EVACUATION STATION
SUMMERLAND Myth and motherhood combine for Jessica Swale’s directorial debut.
UIsually BAFTA is all about handing out gongs. In the case of Jessica Swale, the British Academy of Film and Television awarded her a bursary – eight years ago – to develop her first screenplay. The result is Summerland, a WW2 evacuee drama starring her good friends Gemma Arterton and Gugu Mbatha-Raw, who both starred in productions of Swale’s 2015 Olivier-nominated play Nell Gwynn.
Back when she was formulating Summerland, on the proviso that it was a brand-new idea, Swale had to start from scratch. “I wrote down that I’m interested in underdogs and folklore and imagination and a child’s perspective,” she says. Cunningly, she’s integrated all these themes into a story set on England’s south coast that stars Arterton as Alice, a folklore historian who, in 1940, is something of an outsider in her village.
“I wanted to write a heroine who was not exciting because she was glamorous or because she was vulnerable and delicate and damaged, and therefore was sexy. But a person who is genuinely isolated, because they’ve had to deal with tragedy in the past, so they’ve put all their energy into their work – an intelligent woman where it wasn’t all about her having a super-brain that changed the world.”
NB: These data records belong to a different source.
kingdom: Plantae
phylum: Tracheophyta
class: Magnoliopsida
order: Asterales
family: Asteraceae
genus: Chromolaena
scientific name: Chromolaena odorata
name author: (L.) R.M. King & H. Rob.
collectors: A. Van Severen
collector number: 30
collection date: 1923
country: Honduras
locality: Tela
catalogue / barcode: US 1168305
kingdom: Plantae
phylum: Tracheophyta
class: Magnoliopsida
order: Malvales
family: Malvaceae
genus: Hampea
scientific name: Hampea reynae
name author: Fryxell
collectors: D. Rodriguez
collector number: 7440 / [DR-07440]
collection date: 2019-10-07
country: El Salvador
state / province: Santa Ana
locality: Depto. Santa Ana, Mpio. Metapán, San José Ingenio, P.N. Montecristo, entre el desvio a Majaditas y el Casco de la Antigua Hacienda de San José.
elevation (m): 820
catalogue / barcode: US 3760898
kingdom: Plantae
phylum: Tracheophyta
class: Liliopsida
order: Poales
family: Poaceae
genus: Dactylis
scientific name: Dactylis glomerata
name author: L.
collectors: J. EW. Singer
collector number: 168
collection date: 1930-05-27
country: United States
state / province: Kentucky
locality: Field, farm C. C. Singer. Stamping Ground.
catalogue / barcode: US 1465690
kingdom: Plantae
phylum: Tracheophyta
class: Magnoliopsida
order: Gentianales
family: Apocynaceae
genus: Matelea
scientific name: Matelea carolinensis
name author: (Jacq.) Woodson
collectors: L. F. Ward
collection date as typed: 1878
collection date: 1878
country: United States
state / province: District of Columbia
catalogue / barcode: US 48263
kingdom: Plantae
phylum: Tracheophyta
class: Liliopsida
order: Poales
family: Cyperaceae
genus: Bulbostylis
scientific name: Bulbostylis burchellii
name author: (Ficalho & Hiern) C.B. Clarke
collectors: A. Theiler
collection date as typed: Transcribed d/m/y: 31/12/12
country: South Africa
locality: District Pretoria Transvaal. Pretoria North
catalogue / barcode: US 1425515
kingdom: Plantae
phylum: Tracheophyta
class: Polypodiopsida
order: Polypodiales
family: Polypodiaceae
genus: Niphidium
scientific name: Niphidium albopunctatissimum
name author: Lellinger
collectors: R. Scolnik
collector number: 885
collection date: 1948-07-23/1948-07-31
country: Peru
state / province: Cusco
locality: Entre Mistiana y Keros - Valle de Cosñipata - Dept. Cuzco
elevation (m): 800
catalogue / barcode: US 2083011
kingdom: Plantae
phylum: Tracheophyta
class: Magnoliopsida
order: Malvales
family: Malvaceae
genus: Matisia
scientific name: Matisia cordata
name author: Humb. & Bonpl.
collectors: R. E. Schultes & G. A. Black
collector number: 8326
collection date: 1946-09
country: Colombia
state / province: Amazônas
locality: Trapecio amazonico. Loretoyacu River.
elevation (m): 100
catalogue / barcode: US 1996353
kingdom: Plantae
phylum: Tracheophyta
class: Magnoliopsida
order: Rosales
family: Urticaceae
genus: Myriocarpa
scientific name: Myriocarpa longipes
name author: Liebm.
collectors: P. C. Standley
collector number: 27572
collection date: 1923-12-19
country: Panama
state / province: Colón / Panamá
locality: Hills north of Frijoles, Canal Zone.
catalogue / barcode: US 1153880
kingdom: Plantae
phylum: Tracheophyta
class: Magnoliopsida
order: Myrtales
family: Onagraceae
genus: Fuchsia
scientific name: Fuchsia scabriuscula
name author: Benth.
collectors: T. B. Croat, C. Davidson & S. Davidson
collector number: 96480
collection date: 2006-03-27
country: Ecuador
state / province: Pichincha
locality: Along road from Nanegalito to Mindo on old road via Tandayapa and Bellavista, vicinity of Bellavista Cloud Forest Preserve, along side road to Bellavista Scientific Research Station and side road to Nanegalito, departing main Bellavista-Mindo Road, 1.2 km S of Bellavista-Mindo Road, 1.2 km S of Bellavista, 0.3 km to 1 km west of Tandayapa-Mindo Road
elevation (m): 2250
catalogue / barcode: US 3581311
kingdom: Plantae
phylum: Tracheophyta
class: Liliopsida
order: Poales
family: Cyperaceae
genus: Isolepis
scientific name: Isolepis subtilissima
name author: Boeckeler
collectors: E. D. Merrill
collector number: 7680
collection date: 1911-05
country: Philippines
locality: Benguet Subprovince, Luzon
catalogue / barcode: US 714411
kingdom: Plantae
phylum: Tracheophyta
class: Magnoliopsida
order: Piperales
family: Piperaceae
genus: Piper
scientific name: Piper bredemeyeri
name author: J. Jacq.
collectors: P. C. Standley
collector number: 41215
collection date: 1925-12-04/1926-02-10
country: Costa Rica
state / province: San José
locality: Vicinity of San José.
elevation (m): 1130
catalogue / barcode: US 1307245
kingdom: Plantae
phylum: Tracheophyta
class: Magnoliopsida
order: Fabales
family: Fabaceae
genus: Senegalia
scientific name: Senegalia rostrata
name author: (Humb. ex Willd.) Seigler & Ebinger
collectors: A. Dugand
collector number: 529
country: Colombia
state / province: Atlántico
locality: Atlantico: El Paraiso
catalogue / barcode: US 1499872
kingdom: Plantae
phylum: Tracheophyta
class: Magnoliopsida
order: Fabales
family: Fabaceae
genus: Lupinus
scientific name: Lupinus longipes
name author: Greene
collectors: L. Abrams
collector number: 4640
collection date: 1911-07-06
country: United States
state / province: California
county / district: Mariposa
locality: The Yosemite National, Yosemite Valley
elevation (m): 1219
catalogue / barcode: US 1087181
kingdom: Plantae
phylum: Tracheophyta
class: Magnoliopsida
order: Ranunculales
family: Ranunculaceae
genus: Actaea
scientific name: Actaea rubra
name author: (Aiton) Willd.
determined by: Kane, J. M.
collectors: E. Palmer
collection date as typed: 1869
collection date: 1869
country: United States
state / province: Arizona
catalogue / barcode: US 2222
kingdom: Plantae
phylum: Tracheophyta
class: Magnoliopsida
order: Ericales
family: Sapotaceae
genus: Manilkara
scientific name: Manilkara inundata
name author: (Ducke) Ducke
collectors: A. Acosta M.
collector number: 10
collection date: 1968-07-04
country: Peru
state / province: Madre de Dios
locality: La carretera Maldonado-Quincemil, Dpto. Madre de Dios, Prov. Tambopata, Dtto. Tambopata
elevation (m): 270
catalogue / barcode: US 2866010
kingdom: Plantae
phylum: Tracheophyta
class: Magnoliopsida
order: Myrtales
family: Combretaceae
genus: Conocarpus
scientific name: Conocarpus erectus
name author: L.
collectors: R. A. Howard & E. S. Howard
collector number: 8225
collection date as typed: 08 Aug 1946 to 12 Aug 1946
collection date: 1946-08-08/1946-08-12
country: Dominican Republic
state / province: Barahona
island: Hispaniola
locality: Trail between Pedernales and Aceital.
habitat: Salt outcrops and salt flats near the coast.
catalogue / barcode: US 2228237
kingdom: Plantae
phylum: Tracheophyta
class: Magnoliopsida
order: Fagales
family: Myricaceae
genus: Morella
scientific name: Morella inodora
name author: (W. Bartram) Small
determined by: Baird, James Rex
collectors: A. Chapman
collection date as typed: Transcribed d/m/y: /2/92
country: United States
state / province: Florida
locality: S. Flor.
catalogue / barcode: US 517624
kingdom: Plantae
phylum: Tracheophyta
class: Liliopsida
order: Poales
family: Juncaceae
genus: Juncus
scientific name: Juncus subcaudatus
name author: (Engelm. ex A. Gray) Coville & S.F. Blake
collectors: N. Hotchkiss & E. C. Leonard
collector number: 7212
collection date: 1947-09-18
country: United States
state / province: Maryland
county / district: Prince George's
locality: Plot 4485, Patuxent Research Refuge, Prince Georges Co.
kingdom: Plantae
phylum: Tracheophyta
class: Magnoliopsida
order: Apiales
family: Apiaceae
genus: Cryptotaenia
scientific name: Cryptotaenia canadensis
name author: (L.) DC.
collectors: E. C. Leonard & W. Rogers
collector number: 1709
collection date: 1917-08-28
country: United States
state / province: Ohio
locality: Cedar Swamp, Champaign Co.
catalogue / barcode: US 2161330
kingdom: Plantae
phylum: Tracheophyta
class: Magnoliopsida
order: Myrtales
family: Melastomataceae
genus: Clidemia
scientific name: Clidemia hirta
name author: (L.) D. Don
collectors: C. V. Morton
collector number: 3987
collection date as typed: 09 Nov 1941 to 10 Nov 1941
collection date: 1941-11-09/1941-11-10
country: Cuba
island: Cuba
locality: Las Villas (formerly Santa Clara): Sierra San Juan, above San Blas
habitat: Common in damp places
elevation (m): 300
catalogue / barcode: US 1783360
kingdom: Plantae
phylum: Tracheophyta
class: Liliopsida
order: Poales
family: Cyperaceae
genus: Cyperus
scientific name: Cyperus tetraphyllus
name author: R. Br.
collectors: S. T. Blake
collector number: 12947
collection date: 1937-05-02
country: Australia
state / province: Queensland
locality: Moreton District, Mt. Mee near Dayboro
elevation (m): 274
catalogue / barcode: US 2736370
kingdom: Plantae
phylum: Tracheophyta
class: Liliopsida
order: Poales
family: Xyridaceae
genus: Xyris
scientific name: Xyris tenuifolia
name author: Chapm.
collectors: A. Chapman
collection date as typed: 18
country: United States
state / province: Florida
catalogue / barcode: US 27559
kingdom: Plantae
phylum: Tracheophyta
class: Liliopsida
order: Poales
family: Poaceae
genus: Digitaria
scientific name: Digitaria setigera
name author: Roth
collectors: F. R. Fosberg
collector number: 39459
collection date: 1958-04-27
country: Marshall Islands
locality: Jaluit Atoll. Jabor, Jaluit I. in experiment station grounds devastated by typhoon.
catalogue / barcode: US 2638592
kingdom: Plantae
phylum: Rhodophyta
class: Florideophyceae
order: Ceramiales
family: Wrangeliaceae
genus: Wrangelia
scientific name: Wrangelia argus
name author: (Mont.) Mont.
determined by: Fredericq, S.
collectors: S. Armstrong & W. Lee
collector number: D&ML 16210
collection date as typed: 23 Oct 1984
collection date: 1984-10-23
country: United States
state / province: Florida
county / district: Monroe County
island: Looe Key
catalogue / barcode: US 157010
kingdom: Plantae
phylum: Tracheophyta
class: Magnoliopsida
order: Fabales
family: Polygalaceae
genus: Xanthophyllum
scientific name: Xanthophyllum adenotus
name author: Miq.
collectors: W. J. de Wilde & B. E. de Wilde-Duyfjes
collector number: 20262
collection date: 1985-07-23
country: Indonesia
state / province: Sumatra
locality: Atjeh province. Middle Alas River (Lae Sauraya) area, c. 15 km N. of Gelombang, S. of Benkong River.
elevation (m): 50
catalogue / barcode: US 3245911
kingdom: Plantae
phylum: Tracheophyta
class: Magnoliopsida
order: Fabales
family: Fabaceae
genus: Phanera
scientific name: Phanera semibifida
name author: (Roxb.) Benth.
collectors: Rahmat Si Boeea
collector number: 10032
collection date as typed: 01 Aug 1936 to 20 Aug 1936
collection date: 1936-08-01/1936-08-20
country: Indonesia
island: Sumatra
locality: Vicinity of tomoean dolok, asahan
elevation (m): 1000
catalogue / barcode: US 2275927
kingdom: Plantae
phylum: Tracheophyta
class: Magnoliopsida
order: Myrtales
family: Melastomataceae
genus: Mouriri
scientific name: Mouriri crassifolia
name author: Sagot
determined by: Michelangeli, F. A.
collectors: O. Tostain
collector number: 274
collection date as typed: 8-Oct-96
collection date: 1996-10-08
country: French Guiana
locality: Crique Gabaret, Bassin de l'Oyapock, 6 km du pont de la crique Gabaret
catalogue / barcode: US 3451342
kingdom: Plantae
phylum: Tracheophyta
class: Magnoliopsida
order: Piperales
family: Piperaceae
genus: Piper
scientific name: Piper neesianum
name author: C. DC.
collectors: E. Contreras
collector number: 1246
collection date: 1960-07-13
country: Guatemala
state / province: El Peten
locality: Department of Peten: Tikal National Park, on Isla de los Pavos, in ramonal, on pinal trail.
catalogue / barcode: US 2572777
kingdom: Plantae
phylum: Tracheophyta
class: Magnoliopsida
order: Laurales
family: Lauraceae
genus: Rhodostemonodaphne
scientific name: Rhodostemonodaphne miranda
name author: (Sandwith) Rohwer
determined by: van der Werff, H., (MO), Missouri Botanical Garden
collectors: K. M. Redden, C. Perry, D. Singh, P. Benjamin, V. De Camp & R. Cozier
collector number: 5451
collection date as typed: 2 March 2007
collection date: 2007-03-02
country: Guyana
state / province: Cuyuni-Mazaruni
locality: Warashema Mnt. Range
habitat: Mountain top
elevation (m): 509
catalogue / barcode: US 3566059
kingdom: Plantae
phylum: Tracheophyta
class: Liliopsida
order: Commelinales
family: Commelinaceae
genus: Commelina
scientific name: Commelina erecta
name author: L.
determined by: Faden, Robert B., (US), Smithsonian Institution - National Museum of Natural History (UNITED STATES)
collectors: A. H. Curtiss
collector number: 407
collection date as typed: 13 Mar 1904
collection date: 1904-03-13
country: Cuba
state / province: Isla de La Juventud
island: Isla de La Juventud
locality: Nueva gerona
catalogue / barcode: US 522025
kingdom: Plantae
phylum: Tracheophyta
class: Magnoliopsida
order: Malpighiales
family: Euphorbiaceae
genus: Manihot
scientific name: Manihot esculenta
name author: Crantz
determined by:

Also single and childless, it makes Alice a highly unusual female lead. “People
assume that because it’s 1940 and she lives on her own and she’s a woman that therefore there is something really wrong with her – a bit like they do now!” laughs Swale. But then things change when Alice is forced to look after Frank (Lucas Bond), a young evacuee whose very presence upsets her withdrawn existence.
With the story flipping back to an earlier timeline featuring Mbatha-Raw’s “whirlwind” character – “who knocks Alice’s life in a different direction” – Swale needed an actress capable of switching ages. “This is a woman who goes on an enormous emotional journey; because we see her in the past and present it’s almost like playing two different characters.” Thank heavens for Gemma Arterton then. “She’s so capable of playing anything you throw at her.” JM
ETA | 24 JULY / SUMMERLAND OPENS NEXT MONTH.